Acht Stunden dauert die Fahrt für die 125 Kilometer von Nepals Hauptstadt Kathmandu Richtung Nordosten in den Bezirk Dolakha. Der Weg führt in die Berge, es ist nicht ratsam, in die Nacht zu geraten. Von da ist es nicht mehr weit zur chinesischen Grenze. In der rauen und kargen Landschaft leben vor allem Bauernfamilien. Die Ziegenbäuerin Manmay Tama zum Beispiel, oder Tara Pakhrin, die stolz im Korb die Chilifrüchte aus ihrem Folientunnel zeigt. Mithilfe von kfb-Frauen aus Oberösterreich konnten sie ihrer Familie eine Existenz für die Zukunft aufbauen. Wie glücklich waren alle hier, als nach den Wirren der Kriegsjahre im Frühling 2015 in Charikot endlich ein Gemeindehaus eröffnet werden konnte. Doch einen Monat später war alles kaputt. Zwei Mal kam das große Erdbeben. Kaum ein Haus überstand es. Im Herbst 2016 wurde das Gemeindehaus hier in Charikot eröffnet. Die Bauern haben es nun mit technischer Unterstützung aus Österreich erdbebensicher selbst errichtet. Hier können sie Kurse abhalten. Es gibt ja keine Landwirtschaftsschule. Hierher kommen die Leute, wenn es gesundheitliche Probleme gibt. Zum nächsten Arzt wären es zwei Stunden mit dem Auto. Sila Taman ist auch Bäuerin. Aber sie hat sich ausbilden lassen in Gesundheitsfragen. So hält sie Kurse über Frauengesundheit und Babypflege. Die Ausrüstung, vom Stethoskop bis zur Babywaage, hat die Katholische Frauenbewegung beigesteuert. Monika Weilguni koordiniert den Familienfasttag in Oberösterreich. Letzten Herbst war sie in Nepal. Mit Blumenkränzen hat man sie empfangen – weil die Menschen einfach dankbar sind – und stolz, was sie mit den Mitteln aus Österreich schaffen. Die Chili im Korb von Tara Pakhrin werden auf dem Markt der nächsten Stadt landen. Jetzt gibt es auch eine gemeinsame Vermarktung der Produkte. Manmay Tama ist stolz auf ihren Ziegenstall. Damit wird ihre Familie auskommen können. Ja, es ist leichter geworden in Dolakha. Es besteht wieder Hoffnung. Leser/innen der KirchenZeitung unterstützen die Aktion Familienfasttag.
Familienfasttag
Weil Teilen Zukunft spendet
„teilen spendet zukunft“ – unter diesem Motto steht auch im Jahr 2017 die „Aktion Familienfasttag“ der Katholischen Frauenbewegung Österreichs (kfbö). Mit vielen Initiativen und Veranstaltungen wird während der Fastenzeit für Frauen-Hilfsprojekte in Afrika, Asien und Lateinamerika gesammelt. Offizieller „Familienfasttag“ ist am Freitag, dem 10. März.

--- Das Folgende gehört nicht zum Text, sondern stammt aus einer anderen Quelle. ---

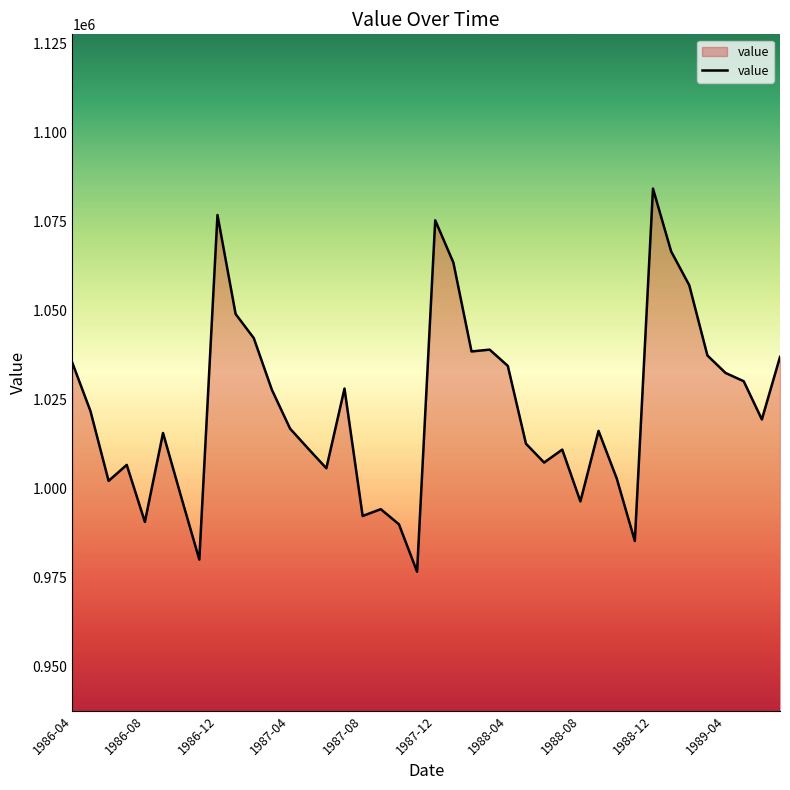

What is the difference between the maximum and minimum values?

107700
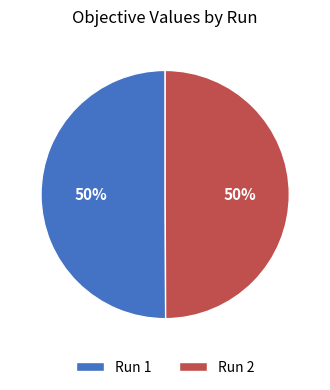

True or false: Run 1 accounts for 50% of the total.

True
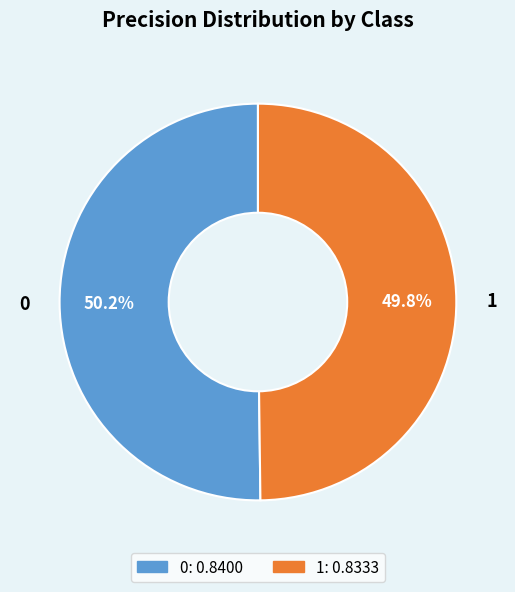

The 0 slice represents 41% of the pie. True or false?

False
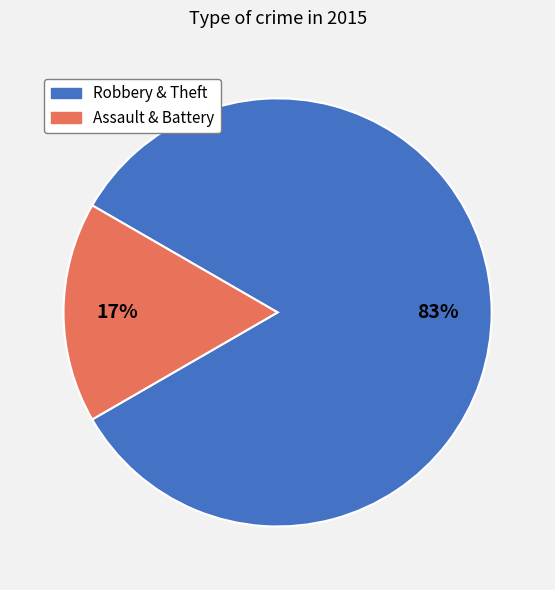

To the nearest percent, what is the average slice percentage?

50%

Insgesamt fördert die Frauenbewegung mit ihrer seit 1958 bestehenden Aktion rund 100 Frauen-Projekte. Meist geht es dabei um Bildungs-, Gesundheits- oder Landwirtschaftsprojekte. Frauen werden aber auch dabei unterstützt, ihre Rechte in männerdominierten Gesellschaften wahrzunehmen.

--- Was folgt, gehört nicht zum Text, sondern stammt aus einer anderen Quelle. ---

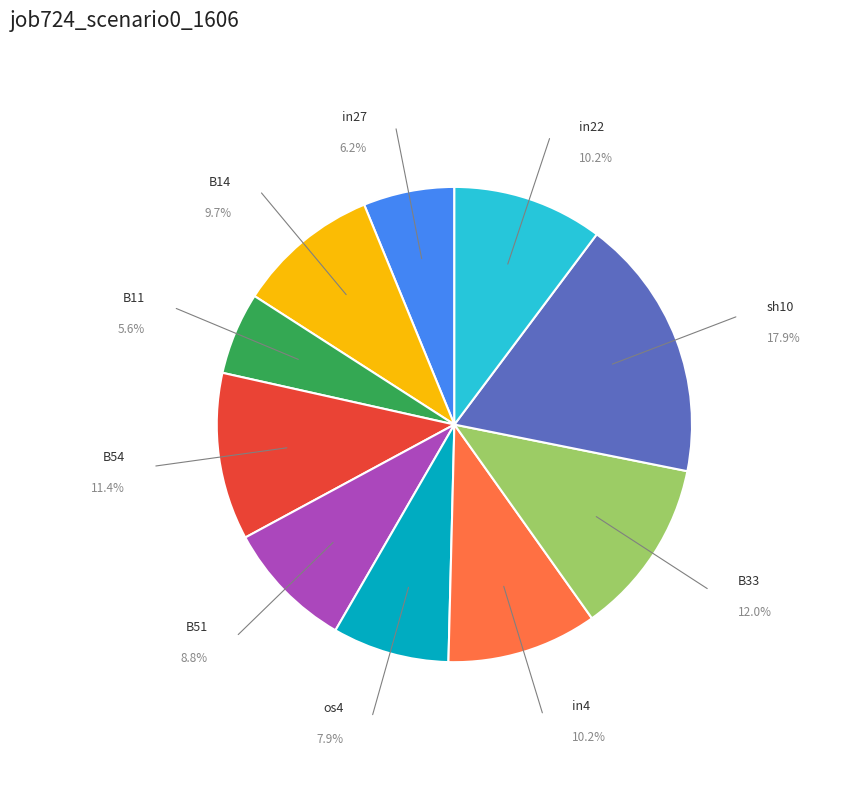

Is there any slice that represents more than half of the pie?

No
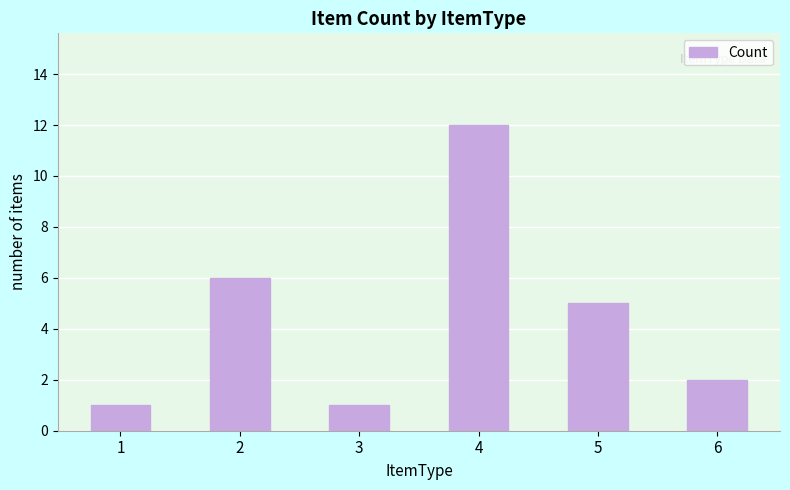

How many data points are less than 5?

3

2017 stellt die Frauenbewegung Hilfsprojekte in Nepal ins Zentrum ihres Engagements. Sie unterstützt unter anderem die nepalesischen Organisationen „Nepal Mahila Bishwasi Sangh“ (NMBS) und „Rural Reconstruction Nepal“ (RRN). In dem von den Folgen eines Bürgerkriegs geprägten Staat landen viele Frauen häufig in schlecht bezahlten, ausbeuterischen Arbeitsverhältnissen und werden Opfer häuslicher und sexueller Gewalt.